2\. What aaron said about the judges. It sounds like a lot, but we want each
team to have 10 judge reviews, and each judge only to have to review 10 apps.
Hence the 1:1 ratio. It's really hard to get, but it makes the contest better.

3\. People are complaining about Facebook auth for public voting. There are
750 million people on Facebook, and we wanted to pick just a single auth
method for the public (that normal people know how to use), so Facebook wins.
Contestants logged in with GitHub, and judges log in with Twitter, so it
wasn't a technical decision at all, just a simplicity of use one.

Anyway, it's not about the contest itself, it's about what people create
during it. So comment on those. What apps did you like?

------
DTrejo
<http://hollaback.no.de/> (extended explanation:
<http://nodeknockout.com/teams/hollaback>)

Nest is a testing service for all npm modules. You save time you would have
spent agonizing over broken code!

See test results for the most popular modules, and steer clear of broken
modules :) Over 500 modules tested!

Nest shows a module’s compatibility with multiple node versions and operating
systems (e.g. Solaris, Linux, Mac).

The billboard (<http://hollaback.no.de/billboard>) shows a gigantic list of
the test results for the node modules we’ve tested.

------
irae
<http://nodeknockout.com/teams/maguilas> \- Slide-Tap - A simple way to create
online slideshows.

Everyone in our team are proud of our submission.

I, particularly, had one of the best weekends in a long wile and I am glad
that this idea I had a long time ago was not only possible to make in 48hs but
also is alive and kicking some ass!

If you like it, please, help us using Vote[KO] badge!

Any comments and suggestions are appreciated! We plan fixing a lot of bugs and
adding a lot of features after the voting ends.

------
nathanhammond
The entry that Chris Granger (ibdknox) and I submitted is Node Defense:
<http://wrench-labs.nko2.nodeknockout.com/>

The lobby is actually a full-on chat room (a la old school blizzard.net) and
the game itself is all custom code (no libraries for the canvas stuff).

A full list of everything we used is on our entry page:
<http://nodeknockout.com/teams/wrench-labs>

(And updates are coming as soon as judging is over!)

------
frankdenbow
<http://dancekombat.nodejitsu.com> was mine: Online dance battle (complete
with Mortal Kombat theme)

Info page: <http://nodeknockout.com/teams/watch-the-throne>

Lots of awesome entries, excited to finish going through them all.

------
jimfleming
<http://the-indecisives.nko2.nodeknockout.com/>

Steampunk space invaders real-time multiplayer shooter game.

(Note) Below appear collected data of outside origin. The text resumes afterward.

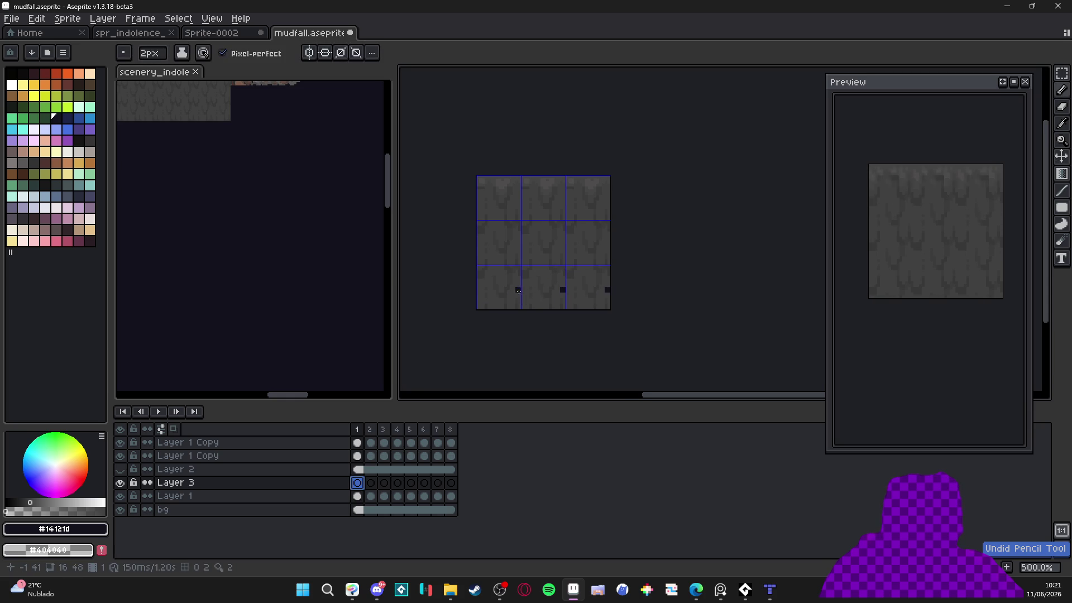
{"action": "scroll", "coordinate": [513, 293], "scroll_direction": "up", "scroll_amount": 1}
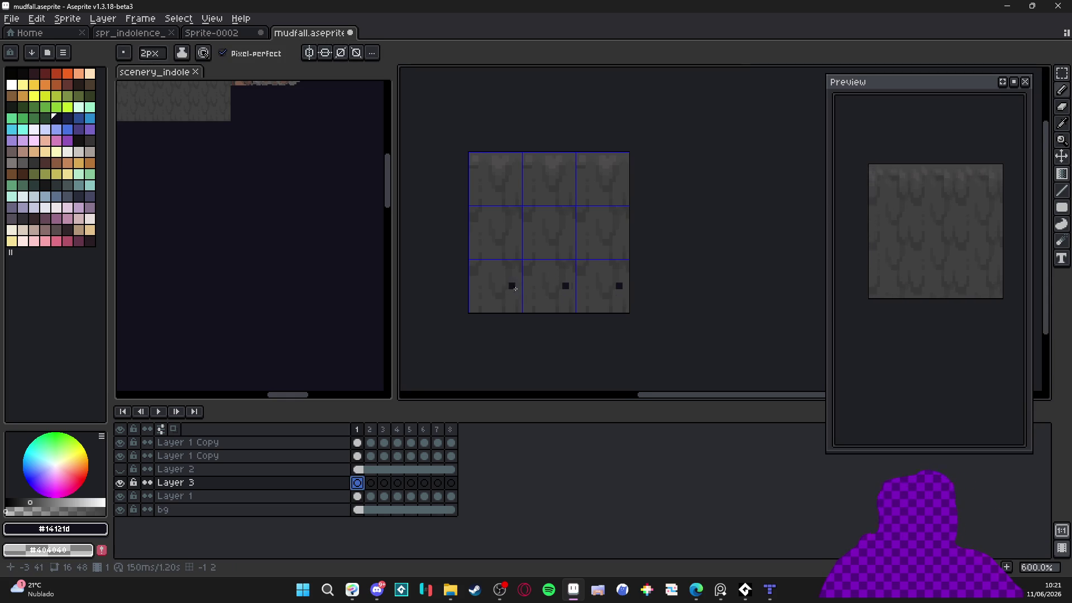
{"action": "scroll", "coordinate": [514, 292], "scroll_direction": "up", "scroll_amount": 3}
Try dark blocks and single pixels above the mark with 1–2px brushes, then undo them all
{"action": "left_click", "coordinate": [510, 261]}
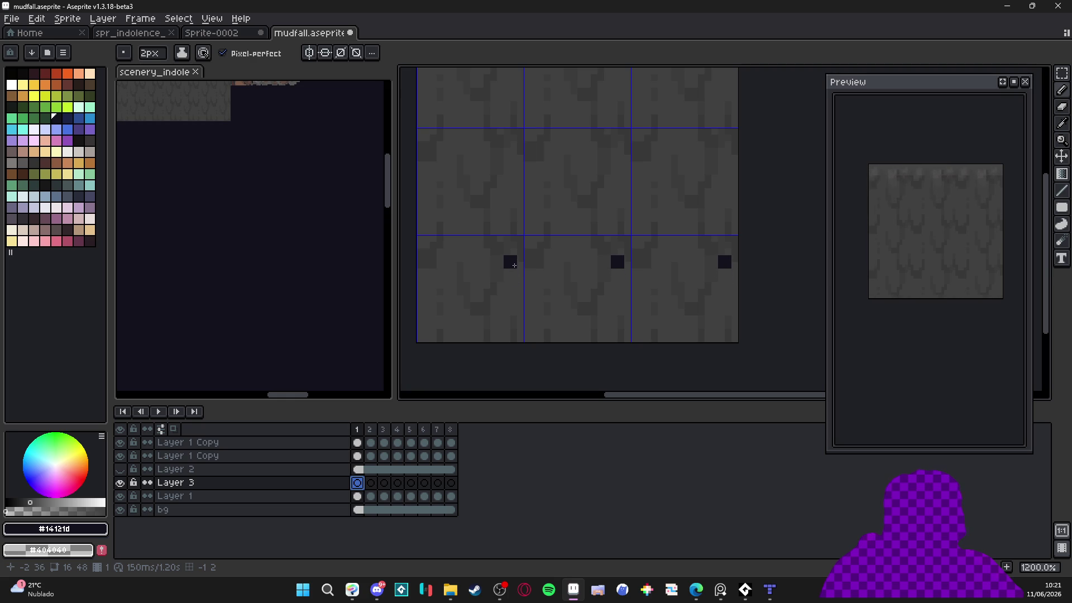
{"action": "key", "text": "minus"}
{"action": "left_click", "coordinate": [516, 252]}
{"action": "left_click", "coordinate": [514, 278]}
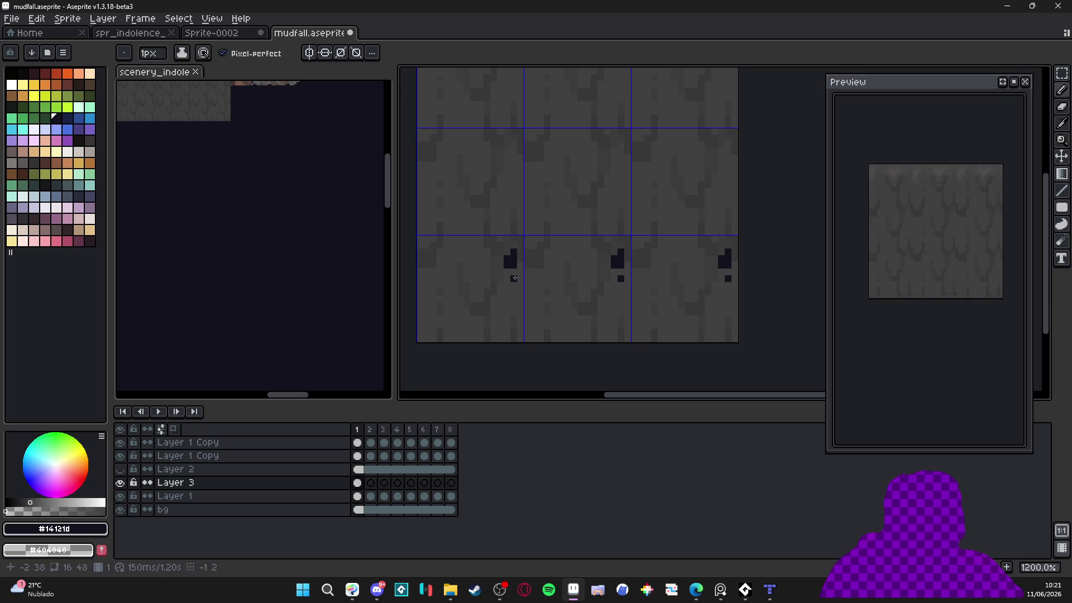
{"action": "key", "text": "ctrl+z"}
{"action": "key", "text": "plus"}
{"action": "left_click", "coordinate": [514, 274]}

Socket.io is a little laggy but overall fully functional. Best viewed in
Chrome (Firefox's websocket support is minimal and the fallbacks aren't fast
enough.)

------
iambot
This is my entry: <http://turf.no.de> ,

Turf is a geo-social warfare app, where you stake a claim to your territory,
and fend off those that try claim it for themselves.

Log in. tag your location. defend your turf.

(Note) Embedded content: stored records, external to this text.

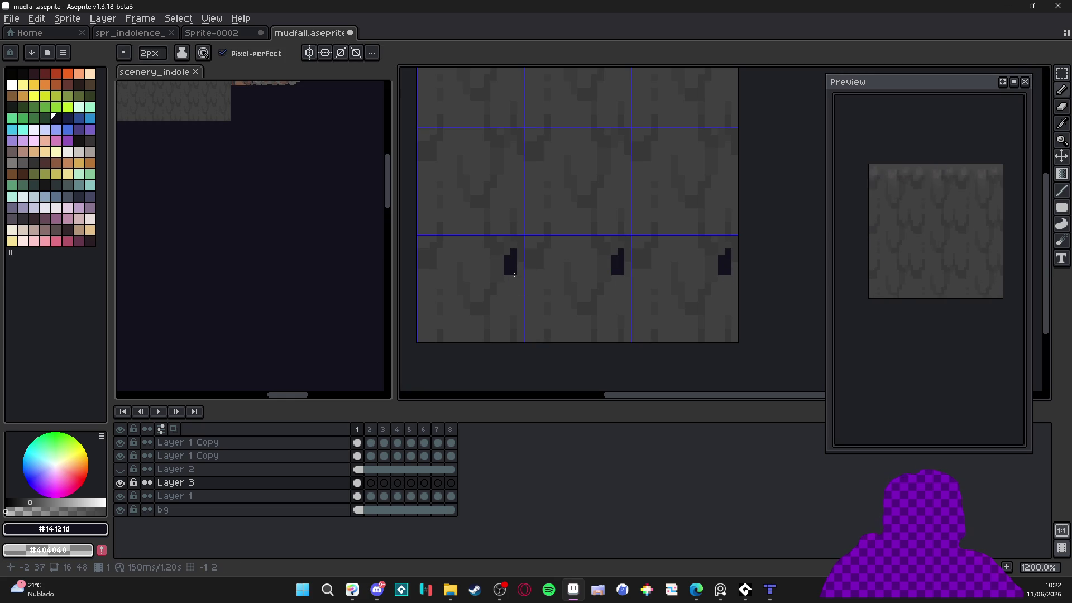
{"action": "key", "text": "ctrl+z"}
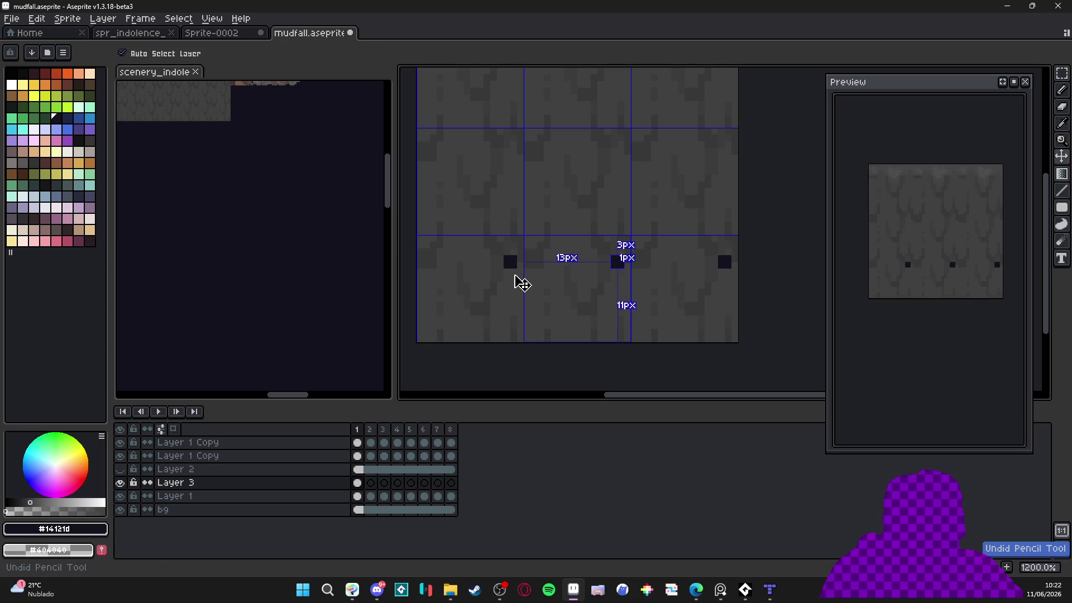
{"action": "key", "text": "ctrl+z"}
Paint a 2px dark square low in the tile, nudge it into place, and stretch it into taller bars
{"action": "left_click", "coordinate": [518, 285]}
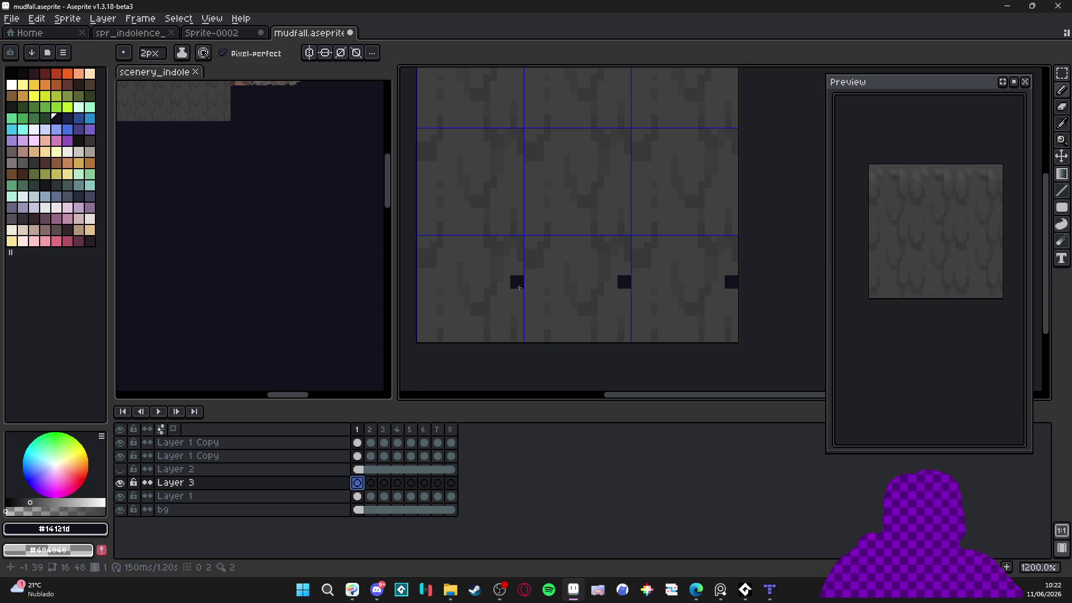
{"action": "left_click_drag", "start_coordinate": [518, 289], "coordinate": [512, 289]}
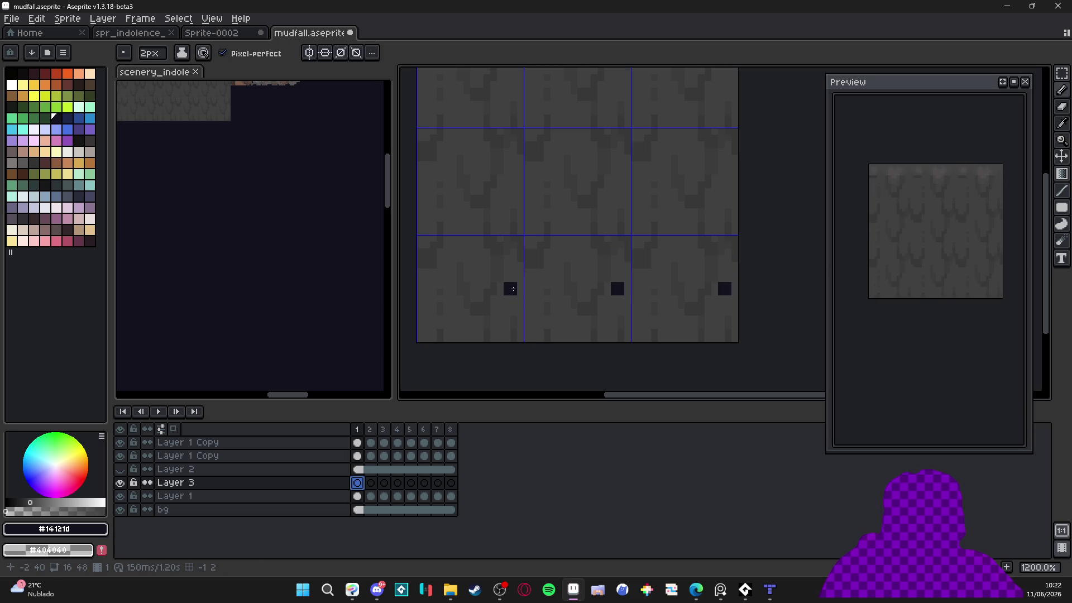
{"action": "left_click_drag", "start_coordinate": [513, 289], "coordinate": [515, 281]}
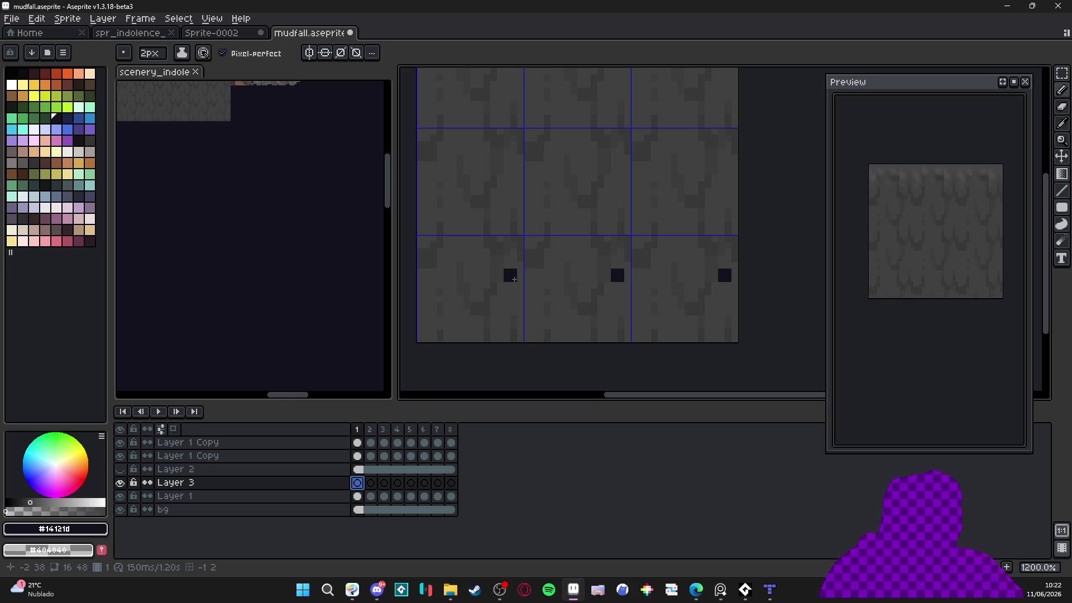
{"action": "left_click_drag", "start_coordinate": [514, 278], "coordinate": [514, 258]}
Pencil a stepped dark ledge outline beside the bars and bucket-fill the area below it dark
{"action": "key", "text": "v"}
{"action": "key", "text": "b"}
{"action": "left_click", "coordinate": [521, 266]}
{"action": "left_click", "coordinate": [527, 272]}
{"action": "mouse_move", "coordinate": [531, 271]}
{"action": "left_mouse_down"}
{"action": "mouse_move", "coordinate": [552, 269]}
{"action": "mouse_move", "coordinate": [574, 318]}
{"action": "mouse_move", "coordinate": [597, 319]}
{"action": "mouse_move", "coordinate": [610, 283]}
{"action": "left_mouse_up"}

if you like it please vote using the vote button on the app :)

------
jkoff
Our entry is a fun bug tracker for small projects.

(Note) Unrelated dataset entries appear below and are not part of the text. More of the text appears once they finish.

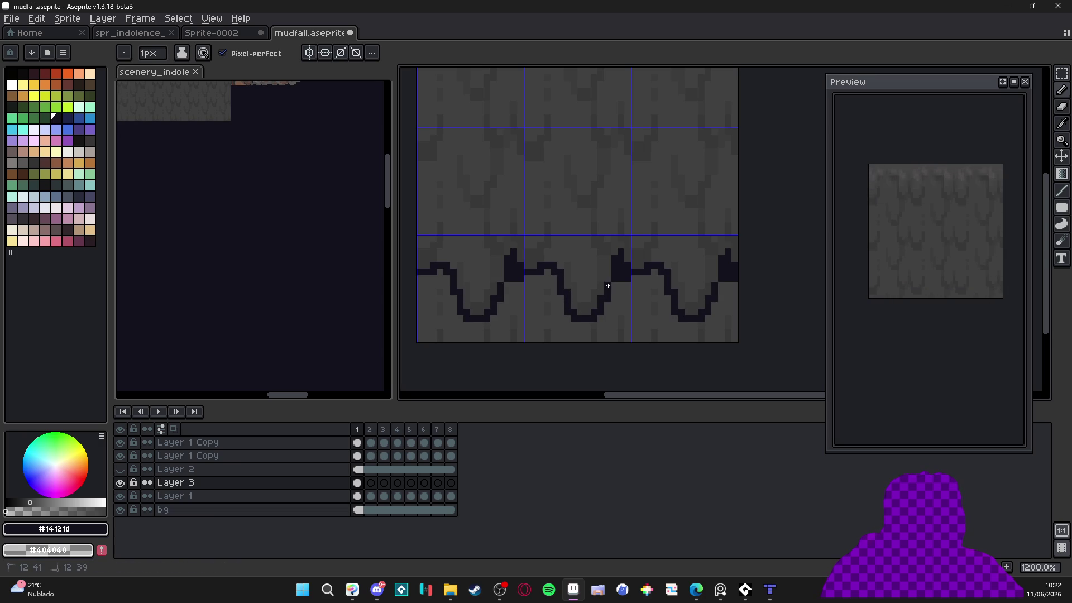
{"action": "left_click", "coordinate": [620, 292]}
{"action": "key", "text": "g"}
{"action": "left_click", "coordinate": [618, 311]}
Touch up the dark rock-spike and drip-tip pixels, undoing the unwanted fill and strokes
{"action": "scroll", "coordinate": [601, 310], "scroll_direction": "down", "scroll_amount": 4}
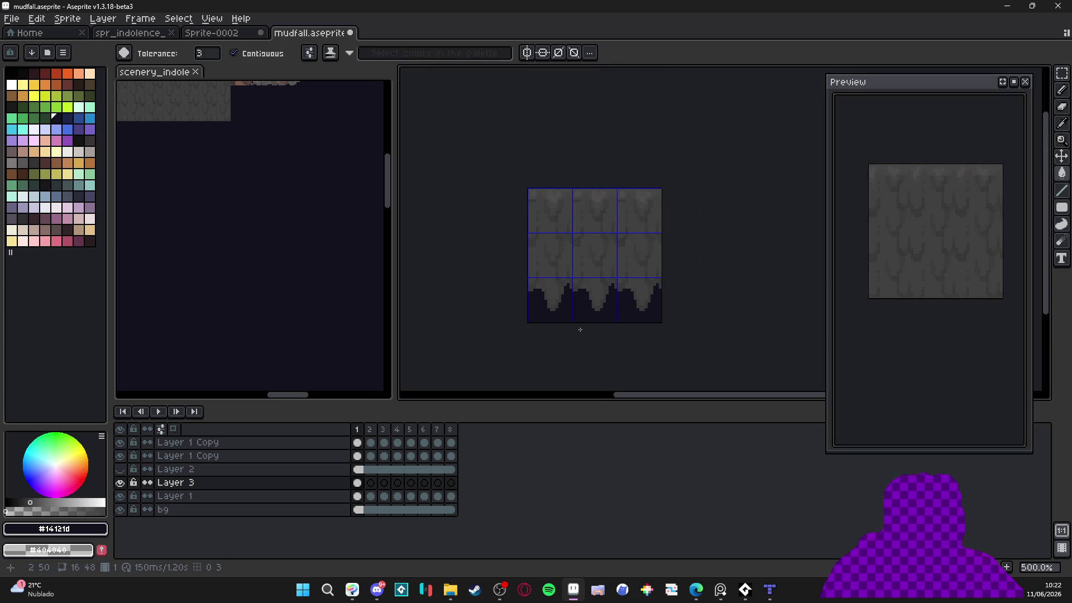
{"action": "scroll", "coordinate": [576, 296], "scroll_direction": "up", "scroll_amount": 4}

Try it here: <http://uberpro.nko2.nodeknockout.com/>

Info page: <http://nodeknockout.com/teams/4e24c9fe4d4c760100001495>

------
b_erb
We created a "real-time" public transportation map for our city:
<http://ulmapi-de.no.de>

Due to the lack of real-time data in our city, we scraped and parsed
timetables in the GTFS format and generated mock events based on that
schedule.

------
decs
My entry is Picstack: <http://suit-up.nko2.nodeknockout.com/>

With Picstack you can create shareable and collaborative photo albums.

Useful to group photos taken of some event or person and remember moments.

------
dc-tech-fan
Doodle or Die <http://doodle.no.de>

It's like the game "telephone" but with drawings.

Scroll down to see the chain of drawings that became what you had to draw.

------
martin_k
<http://wandercircus.com/>

A flying circus company of sophisticated robots playing your favorite theater
and movie scenes in IRC.

------
slowpoison
I built a shared-TTY, that works using your browser!
<http://snotty.slowpoison.net>

Click on the Help page for instructions.

------
pkrumins
Check out our entry:

<http://heatwave.nodejitsu.com/>

Code coverage heatmapping in real time!